Bug #1994 mysqldump does not correctly dump UCS2 data
Submitted: 2 Dec 2003 5:39 Modified: 9 Dec 2003 5:50
Reporter: Simon Detheridge Email Updates:
Status: Closed Impact on me:
None 
Category:MySQL Server: mysqldump Command-line Client Severity:S3 (Non-critical)
Version:4.1.1alpha from bk OS:Linux (linux (gentoo))
Assigned to: Ramil Kalimullin CPU Architecture:Any

[2 Dec 2003 5:39] Simon Detheridge
Description:
mysqldump does not correctly output ucs2 data. The output created by mysqldump 
is in latin1 (presumably because this is how I compiled mysql) but when I dump 
a table that is UCS2, any letters that are not in the latin1 charset are 
output as '?' characters. 
 
So, if I have a UCS2 table containing hebrew characters, in a latin1 
installation of mysql, I can't dump the data using mysqldump. 

How to repeat:
Create a database. (mysql is compiled with latin1 as default) 
Create a ucs2 table. 
Add a hebrew word (I used the hebrew for 'maybe', I think!) 
Quit mysql 
run mysqldump to dump the database 
pass the dumped file back to mysql 
the database now contains incorrect data. 
 
The following commands show what I did in detail: 
 
$ mysql testdb 
 
mysql> CREATE TABLE test (testid INT(11) NOT NULL AUTO_INCREMENT, testdata 
VARCHAR(255) NOT NULL, PRIMARY KEY (`testid`)) DEFAULT CHARSET ucs2 ; 
 
Query OK, 0 rows affected (0.02 sec) 
 
mysql> INSERT INTO test (testdata) VALUES (_ucs2 x'05D005D505DC05D9') ; 
 
Query OK, 1 row affected (0.15 sec) 
 
mysql> quit 
 
Bye 
 
$ mysqldump testdb --add-drop-table > ~/testdb_out.sql 
 
#the above file contains '????' as the data 
 
$ cat ~/testdb_out.sql | mysql testdb 
$ mysql testdb 
 
mysql> SELECT HEX(testdata) FROM test ; 
 
+------------------+ 
| HEX(testdata)    | 
+------------------+ 
| 003F003F003F003F | 
+------------------+ 
1 row in set (0.00 sec) 
 
Note the above is 003F003F003F003F (003f == '?') instead of what I entered, 
which was '05D005D505DC05D9' 

Suggested fix:
When outputting data in a single-byte (e.g. latin1) format, and the field is 
UCS2, use hex notation as I used in my example, instead of inserting broken 
characters into the output.
[2 Dec 2003 13:53] Boyd Gerber
I followed exactly as noted in the bug and it demostrated the same behavior with a bk from Nov 30 2003.
[3 Dec 2003 2:27] Alexander Barkov
This is not a bug.

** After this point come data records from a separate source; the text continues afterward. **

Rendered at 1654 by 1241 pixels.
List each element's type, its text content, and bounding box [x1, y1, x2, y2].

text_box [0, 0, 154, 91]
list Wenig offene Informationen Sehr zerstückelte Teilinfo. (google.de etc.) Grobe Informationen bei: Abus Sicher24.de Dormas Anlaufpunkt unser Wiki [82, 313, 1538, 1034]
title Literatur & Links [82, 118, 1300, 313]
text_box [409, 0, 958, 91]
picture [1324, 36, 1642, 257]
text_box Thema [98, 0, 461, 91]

As soon as you have fields in different character sets,
you should use utf8 to dump, i.e.:

mysqldump --default-character-set=utf8 test

Please try and give feedback.
[3 Dec 2003 3:08] Simon Detheridge
I've checked this and it works. Sorry... I did look for a default-charset 
option in mysqldump. Must have been blind. 
 
However, I do think that this could still be classified as a bug. Certainly, 
it would be 'better' behaviour of the tool to preserve the data by converting 
it to hex notation, seeing as this is possible. - Or at least output a warning 
when it comes across a unicode field in a non-compatible charset, so the user 
knows that data may be being lost. 
 
Otherwise, I can forsee a situation where an administrator for a number of 
databases, who isn't exactly sure what his users have put there, might get 
caught out by this and end up trashing someone's data.
[9 Dec 2003 5:50] Ramil Kalimullin
Thank you for your bug report. This issue has been committed to our
source repository of that product and will be incorporated into the
next release.

If necessary, you can access the source repository and build the latest
available version, including the bugfix, yourself. More information 
about accessing the source trees is available at
    http://www.mysql.com/doc/en/Installing_source_tree.html

Additional info:

Now mysqldump's default charset is utf8. One can change it using --default-character-set option.